In economic parlance, a V-shaped recovery is the economic growth statistics charted in a “V” shape - signifying the sharp decline of growth and subsequent sharp recovery. The world has witnessed such recoveries in the aftermath of the US economic depression of 1920-21 and 1953.
Is there hope for a V-shaped recovery now?
The world today is building up an arsenal of Covid-19 vaccines. Vaccine inoculation is happening in big economies. These developments, although muted, have brought a ray of hope for a better tomorrow. Three economies have been officially declared to approach the end of the recession by several economic publications: China, India and Bangladesh. It is too early to predict whether these economies are exhibiting V-shaped recoveries. Nevertheless, they have reversed the downturn of 2020 caused by Covid-19 and have started clocking in growth from the first quarter of 2021.
Interesting to note here is that enhanced spending on infrastructure building by the public sector at the cost of public debt and a greater role for the private sector-driven service sector through incentives has been key to revival in normal times. Surprisingly, negating this prophecy, the economies that are exhibiting sharp recoveries, such as China, India and Bangladesh, are currently being supported by the revival of the manufacturing sector.
Globally, Covid-19 restrictions on travel and transportation of goods and services are yet to be withdrawn. Therefore, international trade is taking some more time to resume at pre-Covid-19 levels. This has created great opportunities for local manufacturing sectors to ramp up production and replace imports with homegrown products and serve cross-border opportunities.
How can the most be extracted out of manufacturing?
Although the world is moving toward automation, the manufacturing sector will continue to generate jobs, consume resources and add value.
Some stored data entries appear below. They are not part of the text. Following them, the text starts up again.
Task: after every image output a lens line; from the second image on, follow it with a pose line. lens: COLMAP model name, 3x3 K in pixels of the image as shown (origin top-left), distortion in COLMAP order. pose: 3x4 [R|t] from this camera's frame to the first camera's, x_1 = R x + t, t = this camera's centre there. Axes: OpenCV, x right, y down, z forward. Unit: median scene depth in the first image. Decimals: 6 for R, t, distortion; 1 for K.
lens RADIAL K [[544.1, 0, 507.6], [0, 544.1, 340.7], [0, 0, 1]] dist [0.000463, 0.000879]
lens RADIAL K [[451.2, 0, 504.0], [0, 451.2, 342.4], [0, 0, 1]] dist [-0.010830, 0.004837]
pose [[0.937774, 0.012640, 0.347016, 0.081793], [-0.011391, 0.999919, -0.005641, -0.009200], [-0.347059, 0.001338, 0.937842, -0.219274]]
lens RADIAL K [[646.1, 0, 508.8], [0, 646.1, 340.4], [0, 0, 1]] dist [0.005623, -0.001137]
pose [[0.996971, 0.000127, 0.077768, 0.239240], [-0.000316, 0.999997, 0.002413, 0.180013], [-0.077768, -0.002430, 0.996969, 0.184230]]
Both the Indian and Chinese economies have shown resilience to downturns with support from the manufacturing sector. Their manufacturing sector has balanced their foreign trade, enabled lower supply-side inflation, and inflated their current account surplus.
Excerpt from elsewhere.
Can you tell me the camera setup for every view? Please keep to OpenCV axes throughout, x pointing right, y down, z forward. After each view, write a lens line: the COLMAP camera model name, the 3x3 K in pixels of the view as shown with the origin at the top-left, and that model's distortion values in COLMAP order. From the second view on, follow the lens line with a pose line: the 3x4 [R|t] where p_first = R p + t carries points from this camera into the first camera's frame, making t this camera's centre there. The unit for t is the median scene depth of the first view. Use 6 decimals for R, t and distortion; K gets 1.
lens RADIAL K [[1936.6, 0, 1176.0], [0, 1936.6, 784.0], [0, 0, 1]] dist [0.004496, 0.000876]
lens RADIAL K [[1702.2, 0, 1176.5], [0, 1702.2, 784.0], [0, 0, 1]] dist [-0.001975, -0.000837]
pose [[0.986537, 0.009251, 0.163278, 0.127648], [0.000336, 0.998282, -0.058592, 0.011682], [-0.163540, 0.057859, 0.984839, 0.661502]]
Unfortunately, large African economies, including Ethiopia, are yet to address the issue of supply-side inflation by promoting local manufacturing through incentives and tax breaks. Africa generally suffers from low income and saving rates, which adversely hits capital formation and investment. The solution is not higher taxes, export of natural resources and agro-products but production-linked incentives and value-added exports.
We have not seen a single, successful export-oriented unit or special economic zone in the African continent during the past five years. Unlike India, China and other ASEAN States, African leaders do not talk about “self-sufficiency”. This buzzword has the power to build a vibrant small and medium enterprise (SME) sector locally.
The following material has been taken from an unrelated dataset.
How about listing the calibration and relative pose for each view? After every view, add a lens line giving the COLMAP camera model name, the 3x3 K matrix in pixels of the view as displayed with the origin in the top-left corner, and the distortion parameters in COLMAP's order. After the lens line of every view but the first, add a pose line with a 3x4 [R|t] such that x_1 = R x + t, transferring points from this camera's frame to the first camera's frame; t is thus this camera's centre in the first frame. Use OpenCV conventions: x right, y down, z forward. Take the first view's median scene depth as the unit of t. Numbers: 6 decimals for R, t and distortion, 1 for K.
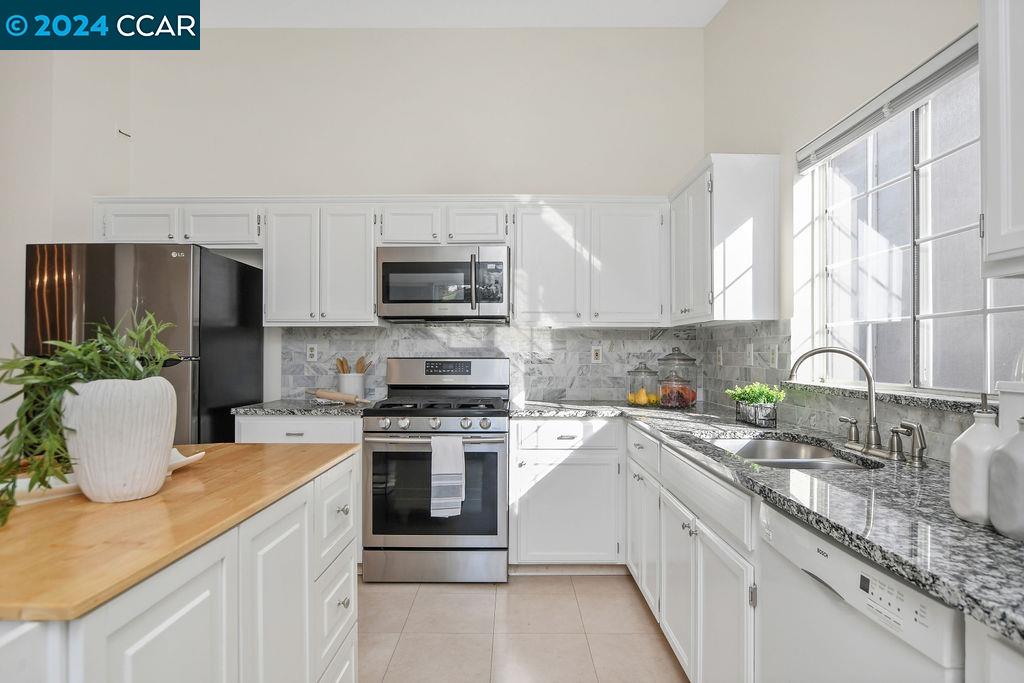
lens RADIAL K [[551.2, 0, 506.5], [0, 551.2, 350.1], [0, 0, 1]] dist [-0.021136, -0.000165]
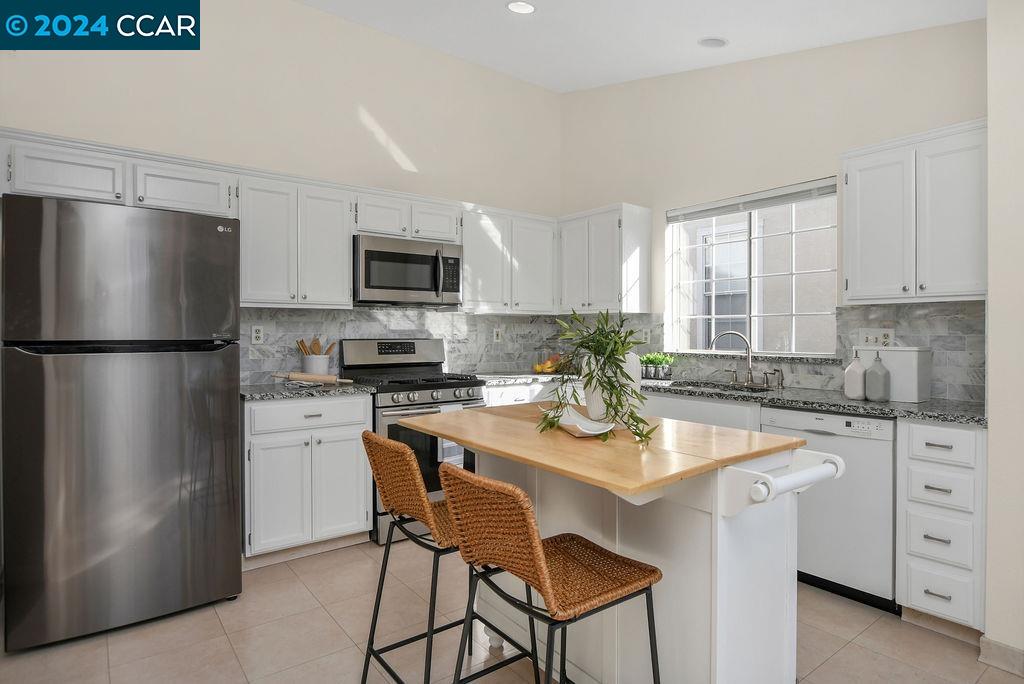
lens RADIAL K [[564.9, 0, 515.5], [0, 564.9, 334.1], [0, 0, 1]] dist [-0.029074, -0.001875]
pose [[0.790442, -0.003007, 0.612529, -0.642848], [-0.002401, 0.999965, 0.008009, -0.005452], [-0.612532, -0.007801, 0.790408, -0.038800]]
A key to the growth of a manufacturing sector, and particularly the SME sector, is a vibrant financial services sector. Large manufacturing projects need voluminous, continuous funding, while the SME sector needs low-cost working capital. The government of the day must play an important role of “an enabler” by controlling interest rates and formulating production-linked incentive schemes so that the banking sector extends soft credit to the industry. Free movement of non-monetary resources is another subject the administrators must tackle to unshackle the manufacturing sector.
There was a time when the SME sector grew on informal financial means and was prone to tax leakages. Financial intermediation, digitation and tax reforms can help reform SME compliance. This sector today can attract large credit inflows from banking sectors and start up investment from prestigious international funds in emerging economies such as China and India.
Let us hope the African economists and leaders alike note the global post-COVID-19 developments and initiate far-reaching changes for sustainable growth.